Free Radicals - Polarities (1983)
I'm a sucker for anything with 'Victoria University Electronic Music Studio' listed in the credits, from Mammal's discreet use of white noise wind effects to the most academic electroacoustic music. The first of these two LPs -- from collaborators composer Jonathan Besser, former Victoria University lecturer and composer Ross Harris, and Gerry Meister -- advertises precisely that, and recorded all in one day. The eponymous track from 1983's Polarities opens the album with synthesiser and delayed and double-tracked flute, a characteristic combination from Harris's electroacoustic whakapapa (e.g., Inner Worlds' 'Fluchtig').

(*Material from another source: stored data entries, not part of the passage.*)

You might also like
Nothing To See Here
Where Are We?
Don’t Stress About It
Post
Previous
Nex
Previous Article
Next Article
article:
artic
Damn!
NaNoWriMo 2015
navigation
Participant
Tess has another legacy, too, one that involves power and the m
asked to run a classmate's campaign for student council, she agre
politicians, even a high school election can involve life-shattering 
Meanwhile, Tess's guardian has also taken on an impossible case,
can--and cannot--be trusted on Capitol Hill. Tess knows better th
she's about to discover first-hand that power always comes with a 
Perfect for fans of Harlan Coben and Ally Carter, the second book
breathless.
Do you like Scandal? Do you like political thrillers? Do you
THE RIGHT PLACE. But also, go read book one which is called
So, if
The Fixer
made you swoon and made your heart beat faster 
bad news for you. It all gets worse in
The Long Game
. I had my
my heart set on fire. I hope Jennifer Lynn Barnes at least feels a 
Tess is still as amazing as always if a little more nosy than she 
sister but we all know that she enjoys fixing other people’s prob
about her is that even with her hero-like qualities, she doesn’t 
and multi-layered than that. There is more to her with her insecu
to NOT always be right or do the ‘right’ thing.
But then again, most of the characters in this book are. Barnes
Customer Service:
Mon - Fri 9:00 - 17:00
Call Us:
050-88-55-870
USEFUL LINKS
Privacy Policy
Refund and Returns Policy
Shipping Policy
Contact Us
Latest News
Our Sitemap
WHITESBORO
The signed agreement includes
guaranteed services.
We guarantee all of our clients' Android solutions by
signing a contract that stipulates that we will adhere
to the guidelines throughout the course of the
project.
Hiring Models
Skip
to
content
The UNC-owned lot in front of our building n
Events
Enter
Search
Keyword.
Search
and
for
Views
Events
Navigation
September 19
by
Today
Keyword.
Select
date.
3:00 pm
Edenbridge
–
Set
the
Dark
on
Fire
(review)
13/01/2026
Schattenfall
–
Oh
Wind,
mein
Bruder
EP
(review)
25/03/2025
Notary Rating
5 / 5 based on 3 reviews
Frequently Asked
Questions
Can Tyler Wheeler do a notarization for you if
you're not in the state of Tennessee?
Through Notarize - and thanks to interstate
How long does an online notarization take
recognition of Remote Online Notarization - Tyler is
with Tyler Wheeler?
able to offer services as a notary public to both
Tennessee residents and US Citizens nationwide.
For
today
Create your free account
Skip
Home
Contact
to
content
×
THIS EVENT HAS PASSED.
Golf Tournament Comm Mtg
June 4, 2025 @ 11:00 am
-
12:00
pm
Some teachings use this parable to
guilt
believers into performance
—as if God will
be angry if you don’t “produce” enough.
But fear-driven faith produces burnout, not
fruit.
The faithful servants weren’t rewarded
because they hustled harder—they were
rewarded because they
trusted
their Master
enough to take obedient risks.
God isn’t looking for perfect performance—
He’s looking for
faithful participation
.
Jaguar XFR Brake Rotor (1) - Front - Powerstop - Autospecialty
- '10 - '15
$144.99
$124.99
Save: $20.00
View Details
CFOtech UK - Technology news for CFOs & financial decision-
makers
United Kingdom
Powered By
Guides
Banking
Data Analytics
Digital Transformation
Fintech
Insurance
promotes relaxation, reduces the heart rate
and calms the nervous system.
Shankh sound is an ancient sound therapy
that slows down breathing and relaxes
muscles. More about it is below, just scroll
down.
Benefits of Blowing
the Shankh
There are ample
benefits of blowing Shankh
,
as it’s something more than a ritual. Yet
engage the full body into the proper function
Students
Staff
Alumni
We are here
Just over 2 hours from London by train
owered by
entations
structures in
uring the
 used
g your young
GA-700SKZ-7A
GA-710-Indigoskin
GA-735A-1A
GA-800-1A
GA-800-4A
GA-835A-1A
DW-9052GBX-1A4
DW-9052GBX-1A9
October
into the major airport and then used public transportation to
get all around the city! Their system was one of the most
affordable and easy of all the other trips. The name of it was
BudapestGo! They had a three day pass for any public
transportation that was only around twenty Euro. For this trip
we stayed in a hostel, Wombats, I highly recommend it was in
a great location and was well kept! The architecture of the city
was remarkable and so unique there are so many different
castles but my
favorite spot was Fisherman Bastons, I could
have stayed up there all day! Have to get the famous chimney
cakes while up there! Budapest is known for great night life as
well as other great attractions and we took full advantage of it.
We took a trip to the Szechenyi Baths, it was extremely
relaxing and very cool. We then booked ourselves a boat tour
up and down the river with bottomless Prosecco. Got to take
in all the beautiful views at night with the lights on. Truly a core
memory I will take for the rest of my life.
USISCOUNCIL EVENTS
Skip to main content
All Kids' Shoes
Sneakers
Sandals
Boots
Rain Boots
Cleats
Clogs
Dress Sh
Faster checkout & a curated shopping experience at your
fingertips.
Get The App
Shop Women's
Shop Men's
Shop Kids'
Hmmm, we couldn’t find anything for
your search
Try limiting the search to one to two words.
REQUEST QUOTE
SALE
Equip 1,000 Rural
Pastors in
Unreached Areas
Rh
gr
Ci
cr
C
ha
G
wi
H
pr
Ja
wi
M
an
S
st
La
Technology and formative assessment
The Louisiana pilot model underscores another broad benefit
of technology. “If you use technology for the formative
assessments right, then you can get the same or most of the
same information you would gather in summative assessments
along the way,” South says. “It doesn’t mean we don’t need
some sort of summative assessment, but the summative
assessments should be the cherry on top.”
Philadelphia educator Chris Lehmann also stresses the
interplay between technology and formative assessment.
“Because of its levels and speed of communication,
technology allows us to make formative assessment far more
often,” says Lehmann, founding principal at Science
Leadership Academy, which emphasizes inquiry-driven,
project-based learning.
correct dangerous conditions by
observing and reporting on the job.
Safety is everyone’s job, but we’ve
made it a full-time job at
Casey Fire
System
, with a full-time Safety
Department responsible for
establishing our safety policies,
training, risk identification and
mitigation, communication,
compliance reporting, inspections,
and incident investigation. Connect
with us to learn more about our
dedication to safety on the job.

Midway through the track, primitive drum machine, distorted vocals, bass and electric guitar, and a much more organ-y synth, take the improvising Free Radicals into eighties Tangerine Dream territory, though perhaps with more unfettered zeal than their cold kraut contemporaries. Elsewhere they channel Laurie Anderson's 'From the Air' (on 'Space Music'), Vangelis's soundtrack work ('Summer Rain') and David Borden's Mother Mallard ('Water Music'), though all in an unbuttoned, breezy style.
Lung - Cactii (1991)
The aggressive New Zealand noise band Lung began their existence as the Palmerston North-based unit the Clear. Comprised of vocalist/guitarist Dave White, bassist Phil Williscroft, and drummer Brent Gammill, they attracted favorable notice with their 1990 self-released effort Live Stomach, changing their name to Lung in the wake of the record's release; in late 1991 the trio returned with the ferocious Cactii, issued like its predecessor on their own Yellow Bike label. A world tour followed, and while in Germany they recorded the 1993 EP Paralysis; other tracks from the session appeared later that year on the full-length 3 Heads on a Plate, the final Lung release to feature Williscroft, who was subsequently replaced by former Rake bassist Graeme Galyer. While touring America in 1994, the group began to splinter, hanging together long enough to record the live LP Feeding Fucking Vera, a document of a blistering club date in Muncie, IN; days later, Lung officially disbanded when White returned to New Zealand, leaving Gammill and Galyer in the U.S. White and Yellow Bike label partner Claire Pannell later resurfaced in C.U.N.T. (Claire's Un-Natural Twin).
Alastair Galbraith - Hurry On Down (1988)
First up was the "solo" Hurry On Down cassette made of live recordings and a bunch of studio material differing based on which of the two versions of the cassette you happen to hear. A lot of this material has been reprised on later releases and while I must admit to not being one of the lucky few who heard this particular cassette (don't ask why, it's a long story) all reports say the music herein is as beautiful and powerful as anything Galbraith was to later release.